▽

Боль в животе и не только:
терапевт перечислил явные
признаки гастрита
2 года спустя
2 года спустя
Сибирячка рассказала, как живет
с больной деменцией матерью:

△
▽

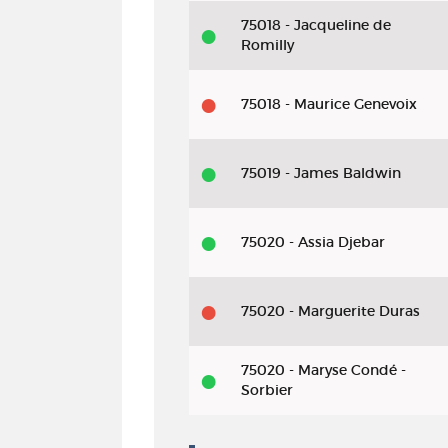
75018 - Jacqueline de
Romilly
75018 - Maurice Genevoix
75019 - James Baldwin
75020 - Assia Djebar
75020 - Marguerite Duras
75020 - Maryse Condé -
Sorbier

△

§ PROBLEM
Starting with the line that holds "Боль в животе" and ending with the line that holds "с больной деменцией", retype every line in the data above exactly, and nothing else.

§ WRITTEN SOLUTION
Боль в животе и не только:
терапевт перечислил явные
признаки гастрита
2 года спустя
2 года спустя
Сибирячка рассказала, как живет
с больной деменцией матерью:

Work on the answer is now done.